Language-Embedded 6D Pose Estimation for Tool Manipulation

IF 5.3 2区计算机科学 Q2 ROBOTICS

IEEE Robotics and Automation Letters Pub Date : 2025-07-10 DOI:10.1109/LRA.2025.3587559

Yuyang Tu;Yunlong Wang;Hui Zhang;Wenkai Chen;Jianwei Zhang

引用次数: 0

Abstract

Robotic tool manipulation requires understanding task-relevant semantics under visually challenging conditions, such as shape variation and occlusion. This paper presents a novel framework for Language-Embedded Semantic 6D Pose Estimation that combines natural language instructions with 3D point cloud data to achieve category-level 6D pose estimation of tools' functional parts. By embedding semantic information from large language models (LLMs) and leveraging a diffusion-based pose estimator, our approach achieves robust generalization across diverse tool categories. We introduce a comprehensive synthetic dataset, tailored for tool manipulation scenarios, with annotated 6D poses of functional parts. Extensive experiments conducted on both the synthetic dataset and real-world robots demonstrate our system's ability to interpret natural language commands, predict poses of functional parts, and perform manipulation tasks with significant improvements in accuracy and generalization.

查看原文本刊更多论文

工具操作的语言嵌入式6D姿态估计

机器人工具操作需要在视觉上具有挑战性的条件下理解任务相关的语义，例如形状变化和遮挡。本文提出了一种新的语言嵌入式语义6D姿态估计框架，将自然语言指令与三维点云数据相结合，实现了工具功能部件的类别级6D姿态估计。通过嵌入来自大型语言模型（llm）的语义信息并利用基于扩散的姿态估计器，我们的方法实现了跨不同工具类别的鲁棒泛化。我们引入了一个全面的合成数据集，为工具操作场景量身定制，带有功能部件的6D姿态注释。
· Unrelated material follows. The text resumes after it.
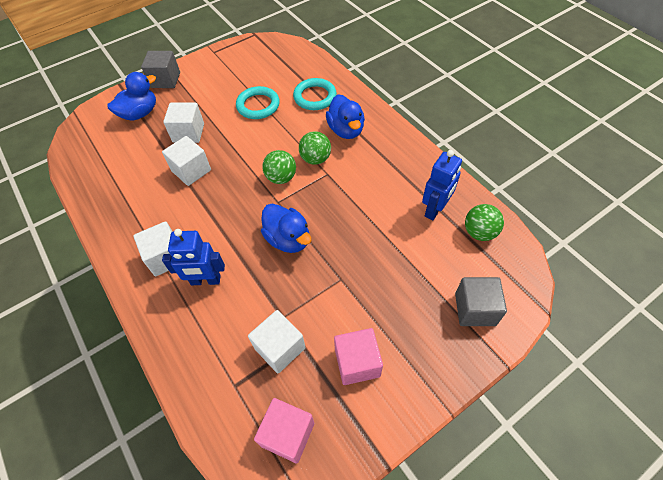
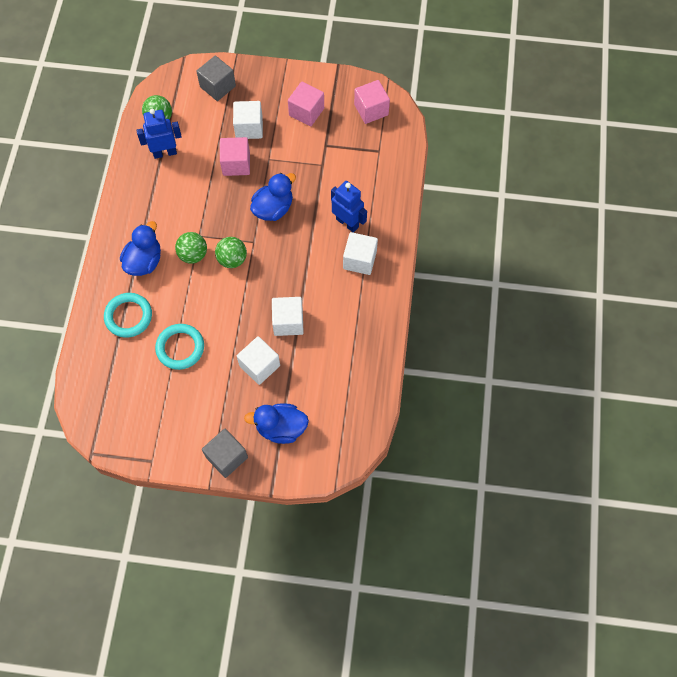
camera: 140 degrees left, 10 degrees up
(280, 348) = (339, 150): white cube -> white cube (249, 128)
(288, 239) = (273, 209): blue duck -> blue duck turned 45 degrees clockwise
(364, 250) = (236, 164): none -> pink cube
在合成数据集和现实世界的机器人上进行的大量实验表明，我们的系统能够解释自然语言命令，预测功能部件的姿势，并在准确性和泛化方面有显著提高。

本文章由计算机程序翻译，如有差异，请以英文原文为准。

求助全文

约1分钟内获得全文求助全文

来源期刊

IEEE Robotics and Automation Letters Computer Science-Computer Science Applications

CiteScore

9.60

自引率

15.40%

发文量

1428

期刊介绍： The scope of this journal is to publish peer-reviewed articles that provide a timely and concise account of innovative research ideas and application results, reporting significant theoretical findings and application case studies in areas of robotics and automation.